Dataset entries:
+--
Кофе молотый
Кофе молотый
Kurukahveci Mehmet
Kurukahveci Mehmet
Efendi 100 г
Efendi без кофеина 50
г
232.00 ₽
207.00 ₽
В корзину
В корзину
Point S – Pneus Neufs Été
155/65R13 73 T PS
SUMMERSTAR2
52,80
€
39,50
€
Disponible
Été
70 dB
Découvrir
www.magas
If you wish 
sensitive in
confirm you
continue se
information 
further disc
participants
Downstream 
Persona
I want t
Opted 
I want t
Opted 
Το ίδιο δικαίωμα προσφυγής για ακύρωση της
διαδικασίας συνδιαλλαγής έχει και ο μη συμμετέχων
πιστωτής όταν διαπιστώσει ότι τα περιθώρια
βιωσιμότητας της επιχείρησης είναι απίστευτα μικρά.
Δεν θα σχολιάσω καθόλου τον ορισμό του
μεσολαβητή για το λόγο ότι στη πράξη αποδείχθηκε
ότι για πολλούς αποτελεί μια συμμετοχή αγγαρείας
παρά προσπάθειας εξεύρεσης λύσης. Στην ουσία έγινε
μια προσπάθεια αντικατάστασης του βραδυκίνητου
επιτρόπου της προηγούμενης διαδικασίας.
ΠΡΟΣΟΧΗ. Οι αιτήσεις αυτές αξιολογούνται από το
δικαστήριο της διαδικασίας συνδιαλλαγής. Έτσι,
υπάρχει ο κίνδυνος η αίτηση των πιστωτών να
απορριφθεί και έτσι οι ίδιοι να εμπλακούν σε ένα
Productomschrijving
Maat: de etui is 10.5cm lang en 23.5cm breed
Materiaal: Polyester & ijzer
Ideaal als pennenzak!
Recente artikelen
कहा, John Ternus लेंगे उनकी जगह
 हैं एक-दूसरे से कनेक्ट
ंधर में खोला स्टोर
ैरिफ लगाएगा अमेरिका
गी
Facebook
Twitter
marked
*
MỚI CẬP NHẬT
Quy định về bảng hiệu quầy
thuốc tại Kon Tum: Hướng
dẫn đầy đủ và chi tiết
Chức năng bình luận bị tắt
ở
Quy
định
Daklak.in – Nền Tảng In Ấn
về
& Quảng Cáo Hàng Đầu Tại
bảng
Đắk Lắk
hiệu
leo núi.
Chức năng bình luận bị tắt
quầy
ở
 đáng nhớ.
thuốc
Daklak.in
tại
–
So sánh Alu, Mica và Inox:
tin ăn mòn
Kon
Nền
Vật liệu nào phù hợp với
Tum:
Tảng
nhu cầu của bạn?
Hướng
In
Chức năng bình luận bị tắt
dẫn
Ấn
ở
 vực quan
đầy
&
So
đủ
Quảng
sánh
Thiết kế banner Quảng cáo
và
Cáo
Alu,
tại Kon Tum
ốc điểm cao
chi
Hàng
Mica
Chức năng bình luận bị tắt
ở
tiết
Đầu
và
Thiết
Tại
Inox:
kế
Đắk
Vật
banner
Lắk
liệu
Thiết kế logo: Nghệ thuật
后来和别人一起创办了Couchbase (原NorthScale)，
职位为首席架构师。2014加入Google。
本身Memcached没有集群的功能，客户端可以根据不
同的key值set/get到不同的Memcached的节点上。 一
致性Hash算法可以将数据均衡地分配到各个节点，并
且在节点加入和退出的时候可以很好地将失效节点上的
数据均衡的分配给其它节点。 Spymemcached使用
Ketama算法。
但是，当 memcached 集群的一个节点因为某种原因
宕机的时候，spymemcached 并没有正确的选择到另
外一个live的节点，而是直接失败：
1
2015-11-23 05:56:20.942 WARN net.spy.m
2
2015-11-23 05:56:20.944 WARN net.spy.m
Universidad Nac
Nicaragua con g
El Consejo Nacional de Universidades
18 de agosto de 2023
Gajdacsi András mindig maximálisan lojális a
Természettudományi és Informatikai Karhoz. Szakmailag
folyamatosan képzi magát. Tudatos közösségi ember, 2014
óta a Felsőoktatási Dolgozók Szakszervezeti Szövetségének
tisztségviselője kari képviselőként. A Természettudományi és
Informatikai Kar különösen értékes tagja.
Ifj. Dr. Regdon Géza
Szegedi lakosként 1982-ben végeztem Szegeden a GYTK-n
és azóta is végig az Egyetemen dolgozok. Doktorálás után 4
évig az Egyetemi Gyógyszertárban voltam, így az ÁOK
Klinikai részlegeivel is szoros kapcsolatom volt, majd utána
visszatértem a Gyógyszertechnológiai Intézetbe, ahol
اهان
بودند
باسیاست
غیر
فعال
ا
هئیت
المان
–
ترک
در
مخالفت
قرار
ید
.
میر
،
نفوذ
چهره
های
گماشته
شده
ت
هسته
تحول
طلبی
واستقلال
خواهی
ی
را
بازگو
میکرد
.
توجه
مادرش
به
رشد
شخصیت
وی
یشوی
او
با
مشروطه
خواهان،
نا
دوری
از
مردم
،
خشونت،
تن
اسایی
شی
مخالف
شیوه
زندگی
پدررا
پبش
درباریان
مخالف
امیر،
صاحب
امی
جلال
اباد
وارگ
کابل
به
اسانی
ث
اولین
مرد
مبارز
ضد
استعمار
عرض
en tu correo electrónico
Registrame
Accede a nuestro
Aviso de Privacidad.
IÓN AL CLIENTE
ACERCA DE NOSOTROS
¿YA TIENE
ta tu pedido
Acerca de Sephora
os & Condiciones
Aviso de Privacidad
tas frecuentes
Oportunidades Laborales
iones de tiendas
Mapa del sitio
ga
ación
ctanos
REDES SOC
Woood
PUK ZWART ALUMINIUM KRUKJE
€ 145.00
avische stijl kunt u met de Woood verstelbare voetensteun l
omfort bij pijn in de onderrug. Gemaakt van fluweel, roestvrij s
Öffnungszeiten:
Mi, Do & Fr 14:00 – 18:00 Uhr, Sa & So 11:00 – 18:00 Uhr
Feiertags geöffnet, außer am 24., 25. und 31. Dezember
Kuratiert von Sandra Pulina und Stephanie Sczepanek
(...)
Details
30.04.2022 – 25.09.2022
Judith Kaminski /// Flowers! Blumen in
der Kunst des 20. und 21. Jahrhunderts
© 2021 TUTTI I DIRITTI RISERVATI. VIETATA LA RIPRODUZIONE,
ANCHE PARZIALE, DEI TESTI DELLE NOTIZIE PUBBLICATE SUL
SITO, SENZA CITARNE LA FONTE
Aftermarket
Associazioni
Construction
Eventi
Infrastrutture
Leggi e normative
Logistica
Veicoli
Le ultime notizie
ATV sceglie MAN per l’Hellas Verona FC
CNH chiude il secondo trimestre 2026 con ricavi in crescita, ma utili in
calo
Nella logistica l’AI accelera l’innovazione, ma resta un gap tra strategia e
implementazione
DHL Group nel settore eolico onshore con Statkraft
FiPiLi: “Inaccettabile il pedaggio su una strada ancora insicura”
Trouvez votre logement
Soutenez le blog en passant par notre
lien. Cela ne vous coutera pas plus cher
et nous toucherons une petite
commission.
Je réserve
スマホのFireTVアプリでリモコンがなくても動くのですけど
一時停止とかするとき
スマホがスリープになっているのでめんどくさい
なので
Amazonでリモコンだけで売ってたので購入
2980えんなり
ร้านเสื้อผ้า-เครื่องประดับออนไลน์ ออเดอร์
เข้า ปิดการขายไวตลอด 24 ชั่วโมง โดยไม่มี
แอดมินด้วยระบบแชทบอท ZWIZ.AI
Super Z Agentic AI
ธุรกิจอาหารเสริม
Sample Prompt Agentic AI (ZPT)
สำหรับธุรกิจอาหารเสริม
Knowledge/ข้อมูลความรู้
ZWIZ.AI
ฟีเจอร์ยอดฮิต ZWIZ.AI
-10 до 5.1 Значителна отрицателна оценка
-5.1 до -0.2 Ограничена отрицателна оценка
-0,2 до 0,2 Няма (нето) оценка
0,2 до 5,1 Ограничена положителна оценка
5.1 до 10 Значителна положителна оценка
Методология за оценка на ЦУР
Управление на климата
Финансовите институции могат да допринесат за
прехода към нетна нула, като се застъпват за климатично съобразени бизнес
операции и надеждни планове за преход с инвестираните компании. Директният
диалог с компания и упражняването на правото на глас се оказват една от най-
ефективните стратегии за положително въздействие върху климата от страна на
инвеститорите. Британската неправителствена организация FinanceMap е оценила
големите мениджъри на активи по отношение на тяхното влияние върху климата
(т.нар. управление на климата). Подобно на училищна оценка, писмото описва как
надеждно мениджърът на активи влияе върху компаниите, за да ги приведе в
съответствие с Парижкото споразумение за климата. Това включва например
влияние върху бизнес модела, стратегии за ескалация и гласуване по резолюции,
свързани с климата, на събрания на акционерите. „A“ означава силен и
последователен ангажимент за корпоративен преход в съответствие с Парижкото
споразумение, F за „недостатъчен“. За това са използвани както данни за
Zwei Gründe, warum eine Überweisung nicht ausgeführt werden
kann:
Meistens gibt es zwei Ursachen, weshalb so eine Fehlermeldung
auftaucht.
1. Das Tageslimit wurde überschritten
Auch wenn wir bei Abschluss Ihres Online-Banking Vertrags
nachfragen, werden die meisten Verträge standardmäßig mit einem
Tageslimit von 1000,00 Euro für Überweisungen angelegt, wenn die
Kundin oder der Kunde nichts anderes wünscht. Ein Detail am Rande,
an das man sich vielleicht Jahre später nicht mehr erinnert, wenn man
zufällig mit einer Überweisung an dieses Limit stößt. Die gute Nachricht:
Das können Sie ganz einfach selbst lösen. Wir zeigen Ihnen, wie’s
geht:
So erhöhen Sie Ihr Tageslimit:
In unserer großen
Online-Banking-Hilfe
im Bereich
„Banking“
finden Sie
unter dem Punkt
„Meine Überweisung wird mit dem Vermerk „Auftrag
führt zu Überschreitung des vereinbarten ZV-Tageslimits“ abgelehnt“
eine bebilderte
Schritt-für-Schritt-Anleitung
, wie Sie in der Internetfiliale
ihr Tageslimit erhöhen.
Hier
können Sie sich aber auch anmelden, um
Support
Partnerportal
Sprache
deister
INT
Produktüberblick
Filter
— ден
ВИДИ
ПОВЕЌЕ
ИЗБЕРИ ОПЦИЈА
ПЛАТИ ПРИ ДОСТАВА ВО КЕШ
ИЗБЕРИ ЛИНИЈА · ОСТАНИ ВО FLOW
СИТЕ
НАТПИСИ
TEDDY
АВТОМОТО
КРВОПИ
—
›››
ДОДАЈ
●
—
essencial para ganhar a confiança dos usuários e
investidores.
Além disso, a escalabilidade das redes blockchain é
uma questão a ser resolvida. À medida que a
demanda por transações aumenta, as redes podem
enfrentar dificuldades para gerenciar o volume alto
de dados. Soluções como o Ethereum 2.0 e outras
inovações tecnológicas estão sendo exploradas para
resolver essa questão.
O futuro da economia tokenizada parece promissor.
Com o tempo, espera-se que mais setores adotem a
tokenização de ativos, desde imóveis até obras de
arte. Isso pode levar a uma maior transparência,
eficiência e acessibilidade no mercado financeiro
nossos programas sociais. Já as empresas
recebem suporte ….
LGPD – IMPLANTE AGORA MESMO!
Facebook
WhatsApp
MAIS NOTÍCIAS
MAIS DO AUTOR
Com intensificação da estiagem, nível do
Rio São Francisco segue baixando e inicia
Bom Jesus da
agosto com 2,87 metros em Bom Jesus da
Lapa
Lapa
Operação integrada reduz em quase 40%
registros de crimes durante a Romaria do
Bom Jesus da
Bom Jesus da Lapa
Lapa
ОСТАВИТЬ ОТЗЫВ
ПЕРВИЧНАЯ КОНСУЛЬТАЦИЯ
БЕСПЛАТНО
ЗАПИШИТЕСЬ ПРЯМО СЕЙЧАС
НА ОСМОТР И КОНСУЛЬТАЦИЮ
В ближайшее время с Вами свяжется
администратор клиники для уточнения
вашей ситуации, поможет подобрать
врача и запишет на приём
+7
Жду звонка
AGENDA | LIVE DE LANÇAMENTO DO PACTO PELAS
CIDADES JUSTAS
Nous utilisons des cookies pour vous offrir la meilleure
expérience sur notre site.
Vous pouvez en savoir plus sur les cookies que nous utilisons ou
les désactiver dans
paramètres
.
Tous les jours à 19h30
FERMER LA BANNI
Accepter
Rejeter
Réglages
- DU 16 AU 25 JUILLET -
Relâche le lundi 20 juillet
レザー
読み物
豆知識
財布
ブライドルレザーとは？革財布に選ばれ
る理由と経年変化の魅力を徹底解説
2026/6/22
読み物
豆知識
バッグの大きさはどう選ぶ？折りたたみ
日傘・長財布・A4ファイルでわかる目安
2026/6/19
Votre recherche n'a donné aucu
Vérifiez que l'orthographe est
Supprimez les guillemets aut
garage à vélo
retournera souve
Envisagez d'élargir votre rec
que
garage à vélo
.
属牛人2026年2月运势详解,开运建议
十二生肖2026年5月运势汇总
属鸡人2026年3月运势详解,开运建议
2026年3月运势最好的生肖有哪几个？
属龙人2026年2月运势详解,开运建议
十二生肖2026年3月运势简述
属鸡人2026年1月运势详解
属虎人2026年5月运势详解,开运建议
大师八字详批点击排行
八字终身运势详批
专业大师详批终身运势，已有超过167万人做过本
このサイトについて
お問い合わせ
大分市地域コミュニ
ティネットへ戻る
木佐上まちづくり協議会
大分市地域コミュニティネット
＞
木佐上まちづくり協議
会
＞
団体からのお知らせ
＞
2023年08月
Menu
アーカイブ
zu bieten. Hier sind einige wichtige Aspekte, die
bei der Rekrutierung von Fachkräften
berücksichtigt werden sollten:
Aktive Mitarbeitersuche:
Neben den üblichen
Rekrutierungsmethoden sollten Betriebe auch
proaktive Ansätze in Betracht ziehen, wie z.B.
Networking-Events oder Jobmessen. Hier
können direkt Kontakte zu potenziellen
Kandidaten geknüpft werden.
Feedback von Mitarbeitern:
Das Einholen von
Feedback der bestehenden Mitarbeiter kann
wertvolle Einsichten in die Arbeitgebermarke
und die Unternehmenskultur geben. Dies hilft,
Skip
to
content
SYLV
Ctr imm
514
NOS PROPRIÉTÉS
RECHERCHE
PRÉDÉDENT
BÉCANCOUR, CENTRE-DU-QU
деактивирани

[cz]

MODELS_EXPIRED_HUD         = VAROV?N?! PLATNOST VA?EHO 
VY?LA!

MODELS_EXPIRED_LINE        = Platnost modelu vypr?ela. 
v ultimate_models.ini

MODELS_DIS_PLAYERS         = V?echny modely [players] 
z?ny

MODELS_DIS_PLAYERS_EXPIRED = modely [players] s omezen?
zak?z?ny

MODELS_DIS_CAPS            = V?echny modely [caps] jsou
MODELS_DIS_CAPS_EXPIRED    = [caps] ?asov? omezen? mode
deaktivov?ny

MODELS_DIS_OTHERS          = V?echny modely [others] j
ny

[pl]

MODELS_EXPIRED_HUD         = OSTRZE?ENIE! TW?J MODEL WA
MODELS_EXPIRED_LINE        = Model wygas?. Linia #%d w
+--
_WHAT TO DO_. Show each line of the items above that contains the string "Hier". Case counts.

_YOUR RESPONSE_.
Hier
zu bieten. Hier sind einige wichtige Aspekte, die
Networking-Events oder Jobmessen. Hier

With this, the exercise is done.